───── RECORDED INFORMATION ─────
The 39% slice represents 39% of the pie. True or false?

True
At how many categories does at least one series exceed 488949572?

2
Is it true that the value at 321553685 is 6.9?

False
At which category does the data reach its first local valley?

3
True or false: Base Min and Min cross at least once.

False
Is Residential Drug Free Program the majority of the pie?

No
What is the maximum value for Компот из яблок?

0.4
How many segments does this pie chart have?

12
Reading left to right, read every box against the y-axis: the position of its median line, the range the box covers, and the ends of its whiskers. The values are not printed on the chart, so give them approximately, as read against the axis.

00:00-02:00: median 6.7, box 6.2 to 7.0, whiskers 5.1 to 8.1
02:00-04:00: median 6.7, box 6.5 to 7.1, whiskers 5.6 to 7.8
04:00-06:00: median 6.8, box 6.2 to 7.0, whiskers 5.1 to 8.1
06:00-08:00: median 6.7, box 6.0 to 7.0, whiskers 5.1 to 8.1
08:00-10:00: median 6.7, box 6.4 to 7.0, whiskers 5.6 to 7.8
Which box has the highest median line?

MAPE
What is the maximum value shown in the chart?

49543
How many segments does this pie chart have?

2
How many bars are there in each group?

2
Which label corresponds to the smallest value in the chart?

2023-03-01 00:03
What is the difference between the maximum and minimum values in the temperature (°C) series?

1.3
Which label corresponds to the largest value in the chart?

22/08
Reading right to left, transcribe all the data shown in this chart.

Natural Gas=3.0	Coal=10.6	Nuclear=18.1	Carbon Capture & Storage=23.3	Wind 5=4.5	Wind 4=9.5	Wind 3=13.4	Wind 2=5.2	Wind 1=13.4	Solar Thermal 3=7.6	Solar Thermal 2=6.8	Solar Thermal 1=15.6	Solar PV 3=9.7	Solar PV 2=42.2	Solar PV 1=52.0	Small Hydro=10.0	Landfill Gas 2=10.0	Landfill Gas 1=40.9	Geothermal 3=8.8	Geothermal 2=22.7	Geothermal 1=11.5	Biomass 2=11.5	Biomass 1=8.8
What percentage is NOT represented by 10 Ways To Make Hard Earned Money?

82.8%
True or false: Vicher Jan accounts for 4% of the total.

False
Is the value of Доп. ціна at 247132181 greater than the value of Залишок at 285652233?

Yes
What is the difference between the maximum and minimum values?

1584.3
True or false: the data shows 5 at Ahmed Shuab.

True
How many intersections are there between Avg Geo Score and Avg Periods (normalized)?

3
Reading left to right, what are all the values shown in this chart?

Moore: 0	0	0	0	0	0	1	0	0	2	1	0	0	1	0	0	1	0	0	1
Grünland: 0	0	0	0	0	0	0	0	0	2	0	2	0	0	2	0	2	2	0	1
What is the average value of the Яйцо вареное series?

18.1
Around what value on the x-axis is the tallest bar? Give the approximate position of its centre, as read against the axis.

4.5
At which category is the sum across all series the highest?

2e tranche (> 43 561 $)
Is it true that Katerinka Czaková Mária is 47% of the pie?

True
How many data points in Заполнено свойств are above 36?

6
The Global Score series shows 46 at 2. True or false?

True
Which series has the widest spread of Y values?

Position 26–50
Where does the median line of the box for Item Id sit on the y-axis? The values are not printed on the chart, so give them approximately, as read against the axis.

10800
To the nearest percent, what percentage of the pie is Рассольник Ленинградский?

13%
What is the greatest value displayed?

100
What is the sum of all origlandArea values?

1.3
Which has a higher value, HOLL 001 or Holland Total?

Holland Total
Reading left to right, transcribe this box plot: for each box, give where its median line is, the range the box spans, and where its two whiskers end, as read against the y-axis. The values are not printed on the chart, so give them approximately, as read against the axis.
─────
## [WORK REQUEST]
Print the rows exactly as they appear, from the line containing "2e tranche (> 43 561 $)" up to and including the line containing "Which series has".

## [EXERCISE OUTPUT]
2e tranche (> 43 561 $)
Is it true that Katerinka Czaková Mária is 47% of the pie?

True
How many data points in Заполнено свойств are above 36?

6
The Global Score series shows 46 at 2. True or false?

True
Which series has the widest spread of Y values?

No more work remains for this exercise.